Hyoscyamine, scopolamine and the internal standard bamifylline are adsorbed on a C18 cartridge employing the solid - phase liquid extraction technique for sample clean up and subsequent separation of those compounds and internal standard from endogenous interfering compounds and preconcentration.
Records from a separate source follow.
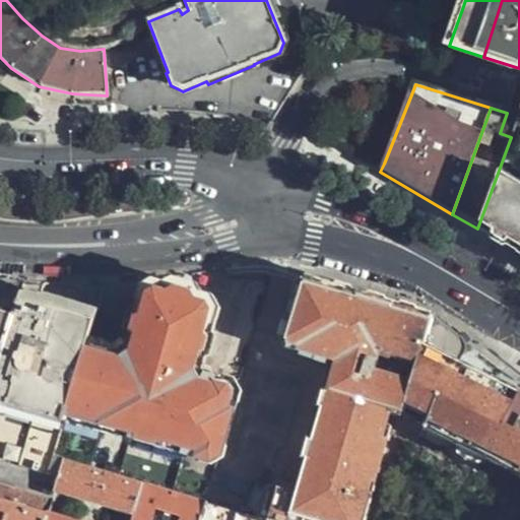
[(519,188),(497,176),(477,229),(519,255),(519,188)]
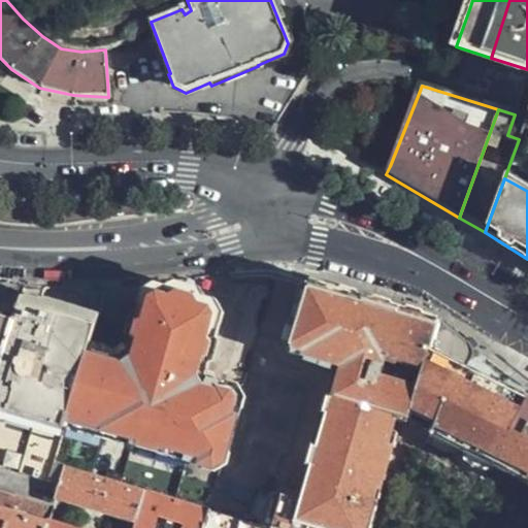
[(64,462),(143,488),(209,508),(255,344),(232,339),(237,321),(227,300),(207,287),(199,283),(185,281),(143,288),(142,295),(149,298),(133,358),(126,362),(93,353),(64,462)]
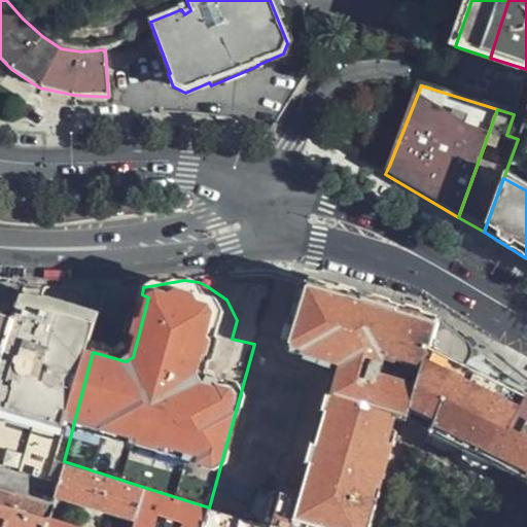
[(340,367),(332,392),(399,418),(410,420),(414,411),(429,355),(440,326),(376,305),(313,284),(305,286),(288,341),(285,350),(340,367)]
Chromatographic analysis is achieved on a Lichrosorb RP-18 10μm reversed phase column and the mobile phase is an isocratic mixture of acetonitrile, methanol and 0.05 M ammonium acetate (20.9 : 27.9 : 51.2) at a flow rate of 1.30 ml/min. The edited alkaloids are detected at 210 nm. The retention time is 3.990 min for scopolamine, 6.934 min for hyoscyamine and 8.750 min for the internal standard bamifylline. The correlation of the integrated peak area ratios of scopolamine and hyoscyamine to internal standard with the concentrations of those compounds showed a linear relationship between 1.20 to 60.0 ppm for scopolamine and 1.25 to 40.0 ppm for hyoscyamine. The linearity, employing the clean up technique, of scopolamine and hyoscyamine is 1.20 to 15.0 ppm and 1.25 to 20.0 ppm respectively per 20 μl injection. The absolute detection limits are 12.05 ng and 13.25 ng for scopolamine and hyoscyamine respectively.
The method outlined in this paper is applied to the simultaneous determination of scopolamine and hyoscyamine in feedstuffs (soya and corn) and biological samples (eggs, blood serum and urine).